### ENUNCIADO A
¿Cómo se traduce al inglés la oración «Al contrario que la tarde anterior, no había nadie en la sala.» del texto sobre la exposición de Chillida?

### TEXTO DE LECTURA
□ □ □ □ □ □ □
Por: Clara
Janés
En el año 1973 se llevó a cabo, en la Galería
Iolas Velasco de Madrid, la exposición Los
veinte años de escultura de Chillida. Fui a la inauguración y encontré allí
a varias personas conocidas, entre ellas Soledad Sancha, cuñada del escultor
Alberto. Cuando entré, Soledad estaba precisamente hablando con Chillida y me
lo presentó. Luego, ella y yo seguimos viendo las obras y charlando casi hasta
que cerraron. Íbamos dando la vuelta, observando con detenimiento las
diferencias formales que la materia conllevaba, ya se tratara de hierro, mármol
o de papeles quemados y, cada vez, yo enmudecía ante el Bajorrelieve I en alabastro, pieza de breves dimensiones pero de
una inmensa profundidad. Era como si a través de ella se me revelara otro nivel
del arte contemporáneo.
Al día siguiente sentí el impulso de volver a
verla; se trataba, de hecho, de una necesidad de incorporarla a través de la
mirada. La galería no estaba lejos de mi casa, de modo que me encaminé hacia
allí. Al contrario que la tarde anterior, no había nadie en la sala. Las obras
vistas en silencio resultaban aún más elocuentes, y de modo especial aquel bajorrelieve.
Me dispuse, pues, a aprenderlo de memoria y para ello me fijaba en la forma y,
sobre todo, en las densidades del blanco según las incisiones o el pulido de la
piedra. Llevaba allí un buen rato cuando alguien entró. Pensé que quizá era el
momento de marcharme, pero no fue así: quien había entrado era Eduardo Chillida
y, con toda naturalidad, brotó la conversación.
□ □ □ □ □ □ □
### MATERIALES PROPORCIONADOS
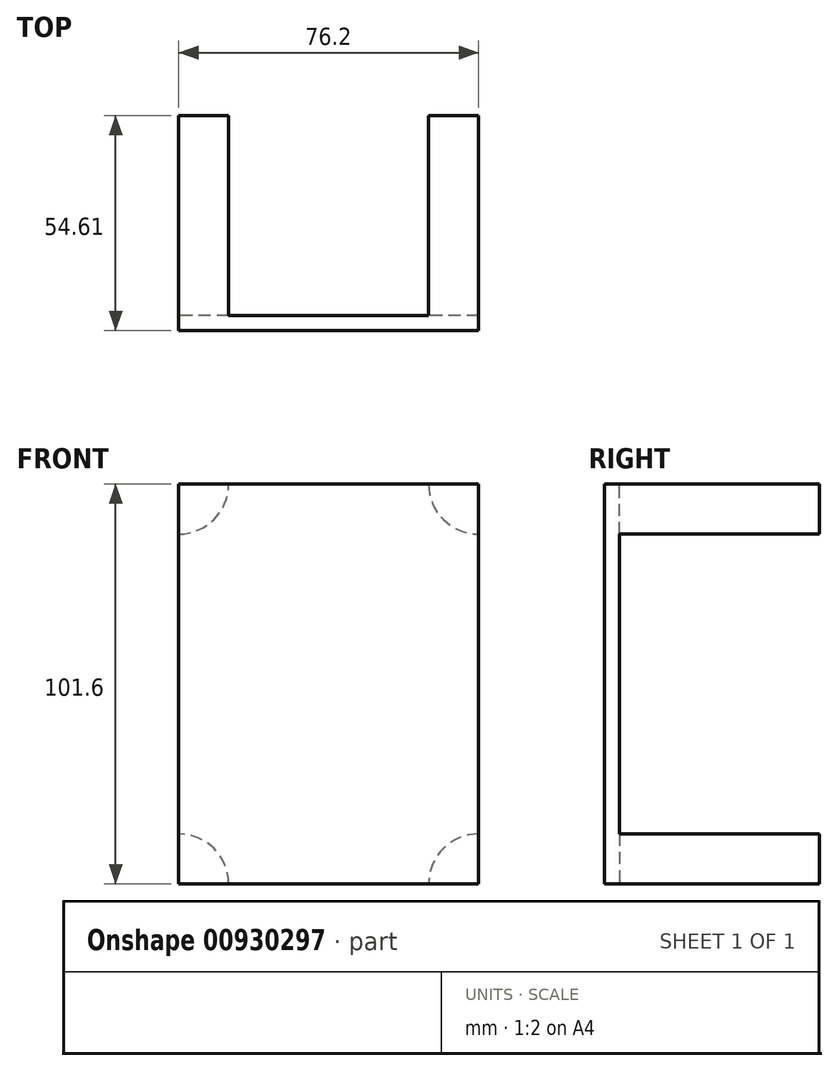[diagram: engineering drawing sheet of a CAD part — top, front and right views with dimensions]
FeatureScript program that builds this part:
annotation { "Feature Type Name" : "Feature", "Feature Type Description" : "" }
export const myFeature = defineFeature(function(context is Context, id is Id, definition is map)
    precondition{}
    {
        {
            var Q0;
            Q0=qCreatedBy(makeId("Front.planeOp"),FACE);
            var sketch = newSketch(context, id + "F0", { "sketchPlane" : qUnion([Q0])});
            skLineSegment(sketch, "E0.bottom", {"start": v(-33.46, -50.38) * mm, "end": v(42.74, -50.38) * mm});
            skLineSegment(sketch, "E0.top", {"start": v(-33.46, 51.22) * mm, "end": v(42.74, 51.22) * mm});
            skLineSegment(sketch, "E0.left", {"start": v(-33.46, -50.38) * mm, "end": v(-33.46, 51.22) * mm});
            skLineSegment(sketch, "E0.right", {"start": v(42.74, -50.38) * mm, "end": v(42.74, 51.22) * mm});
            skSolve(sketch);
        }
        {
            var Q0;
            Q0 = qSketchRegion(id + "F0", true);
            extrude(context, id + "F1", {"entities" : qUnion([Q0]), "depth" : 3.8 * mm, "offsetDistance" : 25.4 * mm});
        }
        {
            var Q0;
            Q0=makeQuery(id+"F1.opExtrude","CAP_FACE",FACE,{"disambiguationData":[OSD([sQuery(id+"F0.wireOp",EDGE,"E0.bottom"),sQuery(id+"F0.wireOp",EDGE,"E0.top"),sQuery(id+"F0.wireOp",EDGE,"E0.left"),sQuery(id+"F0.wireOp",EDGE,"E0.right")])],"isStart":true});
            var sketch = newSketch(context, id + "F2", { "sketchPlane" : qUnion([Q0])});
            skLineSegment(sketch, "E1.bottom", {"start": v(33.46, -50.38) * mm, "end": v(20.76, -50.38) * mm});
            skLineSegment(sketch, "E1.top", {"start": v(33.46, -37.68) * mm, "end": v(20.76, -37.68) * mm});
            skLineSegment(sketch, "E1.left", {"start": v(33.46, -50.38) * mm, "end": v(33.46, -37.68) * mm});
            skLineSegment(sketch, "E1.right", {"start": v(20.76, -50.38) * mm, "end": v(20.76, -37.68) * mm});
            skLineSegment(sketch, "E2.bottom", {"start": v(-42.74, 51.22) * mm, "end": v(-30.04, 51.22) * mm});
            skLineSegment(sketch, "E2.top", {"start": v(-42.74, 38.52) * mm, "end": v(-30.04, 38.52) * mm});
            skLineSegment(sketch, "E2.left", {"start": v(-42.74, 51.22) * mm, "end": v(-42.74, 38.52) * mm});
            skLineSegment(sketch, "E2.right", {"start": v(-30.04, 51.22) * mm, "end": v(-30.04, 38.52) * mm});
            skLineSegment(sketch, "E3.bottom", {"start": v(33.46, 51.22) * mm, "end": v(20.76, 51.22) * mm});
            skLineSegment(sketch, "E3.top", {"start": v(33.46, 38.52) * mm, "end": v(20.76, 38.52) * mm});
            skLineSegment(sketch, "E3.left", {"start": v(33.46, 51.22) * mm, "end": v(33.46, 38.52) * mm});
            skLineSegment(sketch, "E3.right", {"start": v(20.76, 51.22) * mm, "end": v(20.76, 38.52) * mm});
            skLineSegment(sketch, "E4.bottom", {"start": v(-42.74, -50.38) * mm, "end": v(-30.04, -50.38) * mm});
            skLineSegment(sketch, "E4.top", {"start": v(-42.74, -37.68) * mm, "end": v(-30.04, -37.68) * mm});
            skLineSegment(sketch, "E4.left", {"start": v(-42.74, -50.38) * mm, "end": v(-42.74, -37.68) * mm});
            skLineSegment(sketch, "E4.right", {"start": v(-30.04, -50.38) * mm, "end": v(-30.04, -37.68) * mm});
            skSolve(sketch);
        }
        {
            var Q0;
            Q0 = qSketchRegion(id + "F2", true);
            extrude(context, id + "F3", {"entities" : qUnion([Q0]), "operationType" : NewBodyOperationType.ADD, "depth" : 50.8 * mm, "offsetDistance" : 25.4 * mm});
        }
        {
            var Q0;
            Q0=makeQuery(id+"F3.opExtrude","SWEPT_EDGE",EDGE,{"disambiguationData":[OSD([sQuery(id+"F2.wireOp",EDGE,"E3.top"),sQuery(id+"F2.wireOp",EDGE,"E3.right")])]});
            var Q1;
            Q1=makeQuery(id+"F3.opExtrude","SWEPT_EDGE",EDGE,{"disambiguationData":[OSD([sQuery(id+"F2.wireOp",EDGE,"E1.top"),sQuery(id+"F2.wireOp",EDGE,"E1.right")])]});
            var Q2;
            Q2=makeQuery(id+"F3.opExtrude","SWEPT_EDGE",EDGE,{"disambiguationData":[OSD([sQuery(id+"F2.wireOp",EDGE,"E4.top"),sQuery(id+"F2.wireOp",EDGE,"E4.right")])]});
            var Q3;
            Q3=makeQuery(id+"F3.opExtrude","SWEPT_EDGE",EDGE,{"disambiguationData":[OSD([sQuery(id+"F2.wireOp",EDGE,"E2.top"),sQuery(id+"F2.wireOp",EDGE,"E2.right")])]});
            fillet(context, id + "F4", {"entities" : qUnion([Q0, Q1, Q2, Q3]), "radius" : 12.7 * mm, "tangentPropagation" : true, "allowEdgeOverflow" : false});
        }
    });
□ □ □ □ □ □ □
### ENUNCIADO B
¿Cuántas líneas de las filas contienen la cadena "sketchPlane"? Se distinguen mayúsculas de minúsculas; responde solo con el número.

### RESPUESTA ESPERADA A
Unlike the previous afternoon, there was no one in the room.

### RESPUESTA ESPERADA B
2